Enzolino ha scritto:Gigi64 ha scritto: Leggendo quanto scrivi su RWW e avendo sentito anche altri che lo hanno letto ma che precedentemente avevano trattato gli argomenti del libro in modo più esteso, penso che questa opera di Ilgner sia una sorta di "guida rapida" all'uso di molti meccanismi comportamentali e di approccio mentale che possono essere d'aiuto nel superamento delle tipiche barriere psicologiche che si pongono nell'arrampicata.
Poi quanto applichiamo in una determinata esperienza per rendere la nostra azione più efficace può essere applicato in altre situazioni anche in altri contesti della nostra vita, e anche su questo ho trovato RWW molto interessante.
Mi interessa molto quanto citi (e che appunto non viene trattato in RWW) riguardo all'imagery, dopo aver letto i tuoi precedenti post ho pensato alla cosa, io sono una persona molto curiosa e come te mi piace molto leggere e sperimentare, però in situazioni (per me) limite di scalata (parlo sempre dell'andare da primo) faccio fatica anche solo a immaginarmi "felice" mentre scalo, cioè, mi piace molto arrampicare, mi piace mettermi alla prova e migliorare me stesso, ma nei momenti che forzo i miei limiti provo più una sensazione di controllo del disagio e della paura piuttosto che una gioia, gioia che invece provo quando la scalata è decisamente alla mia portata, non so se ti ho reso l'idea...
Certo che se riuscissi a trasferire anche minimamente quanto provo quando sono entro i miei limiti a quando li forzo, beh, il disagio e la paura diminuirebbero, ma quando mi alzo sopra all'ultimo spit moschettonato e quanto trovo sopra è molto incerto per le mie capacità, mi è molto difficile vedermi felice, probabilmente dovrei superare di più la paura della caduta...
Sono d'accordo con quanto dici.
Penso anche che la paura puo' essere un ottimo meccanismo di difesa.
Il punto e' che puo' anche innescare dei meccanismi contro producenti quando, di fronte al rischio, ci blocca, inibisce il movimento e di conseguenza aumenta la probabilita' che si verifichi una caduta.
Allora bisogna pensarci prima di essere di fronte alla situazione.
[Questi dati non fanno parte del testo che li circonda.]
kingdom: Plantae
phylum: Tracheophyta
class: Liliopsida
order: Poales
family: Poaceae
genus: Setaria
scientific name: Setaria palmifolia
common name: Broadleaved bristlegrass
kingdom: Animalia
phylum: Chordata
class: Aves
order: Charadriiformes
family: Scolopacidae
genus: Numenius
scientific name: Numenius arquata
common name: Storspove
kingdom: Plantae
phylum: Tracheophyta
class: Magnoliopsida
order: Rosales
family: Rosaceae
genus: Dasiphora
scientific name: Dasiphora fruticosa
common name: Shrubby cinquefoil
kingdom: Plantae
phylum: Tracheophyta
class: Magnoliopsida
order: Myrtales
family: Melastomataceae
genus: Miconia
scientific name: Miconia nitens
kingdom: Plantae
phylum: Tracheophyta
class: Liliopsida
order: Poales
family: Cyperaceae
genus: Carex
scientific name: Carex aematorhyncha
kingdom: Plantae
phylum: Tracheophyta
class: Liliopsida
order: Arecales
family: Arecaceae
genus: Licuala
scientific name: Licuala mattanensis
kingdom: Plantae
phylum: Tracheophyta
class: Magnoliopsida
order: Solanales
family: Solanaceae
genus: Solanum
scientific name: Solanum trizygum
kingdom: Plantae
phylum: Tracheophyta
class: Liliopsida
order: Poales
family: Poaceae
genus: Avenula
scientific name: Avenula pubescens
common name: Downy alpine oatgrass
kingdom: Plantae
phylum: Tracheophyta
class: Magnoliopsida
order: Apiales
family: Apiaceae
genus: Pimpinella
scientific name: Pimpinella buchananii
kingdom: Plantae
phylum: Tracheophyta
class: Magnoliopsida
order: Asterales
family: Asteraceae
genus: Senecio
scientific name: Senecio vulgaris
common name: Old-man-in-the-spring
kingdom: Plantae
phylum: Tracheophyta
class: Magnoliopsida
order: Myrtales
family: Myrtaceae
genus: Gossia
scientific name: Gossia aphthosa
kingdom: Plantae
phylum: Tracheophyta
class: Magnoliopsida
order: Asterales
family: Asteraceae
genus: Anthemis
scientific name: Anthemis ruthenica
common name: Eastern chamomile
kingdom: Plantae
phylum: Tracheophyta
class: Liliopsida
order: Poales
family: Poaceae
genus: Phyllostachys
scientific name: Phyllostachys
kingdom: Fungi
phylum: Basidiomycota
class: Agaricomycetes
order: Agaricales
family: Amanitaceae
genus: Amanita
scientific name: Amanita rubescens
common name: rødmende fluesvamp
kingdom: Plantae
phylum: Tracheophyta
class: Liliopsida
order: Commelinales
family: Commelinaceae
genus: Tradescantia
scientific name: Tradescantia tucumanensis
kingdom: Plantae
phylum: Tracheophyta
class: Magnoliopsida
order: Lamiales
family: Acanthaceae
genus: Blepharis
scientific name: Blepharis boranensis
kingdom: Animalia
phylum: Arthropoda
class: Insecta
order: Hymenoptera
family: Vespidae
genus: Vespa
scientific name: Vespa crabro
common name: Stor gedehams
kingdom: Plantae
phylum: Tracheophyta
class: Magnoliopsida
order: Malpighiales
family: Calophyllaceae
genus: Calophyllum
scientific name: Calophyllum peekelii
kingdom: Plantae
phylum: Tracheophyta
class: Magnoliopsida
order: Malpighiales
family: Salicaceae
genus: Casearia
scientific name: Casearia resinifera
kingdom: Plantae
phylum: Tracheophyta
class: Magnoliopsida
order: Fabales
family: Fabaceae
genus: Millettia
E l'uso della visualizzazione e del rilassamento sono, secondo me, degli ottimi espedienti.
Riguardo l'
imagery, ad esempio, pensiamo a quanto ha scritto Raven:
riguarda ogni cosa che mi trovo davanti quando sono legata ad una corda e devo salire. e inizio a pensare ...........adesso succederà qualcosa che io non riesco a vedere e mi farò male........... il trening mi aiuta a concentrarmi e a reagire ma basta un treverso di tre passi, uno strapiombo che mi impedisce di vedere bene, un sassolino che cade o anche solo il rumore che il cuore riprende a saltare sù e giù per la gola....... insomma ricordo a malapena la sensazione di libertà profonda che mi dava legarmi ad una corda, quell'entrare in una dimensione sospesa dove pensiero e movimento si fondevano l'uno nell'altro. ora sono uno contro l'altro. e metterli d'accordo è più faticoso che scalare.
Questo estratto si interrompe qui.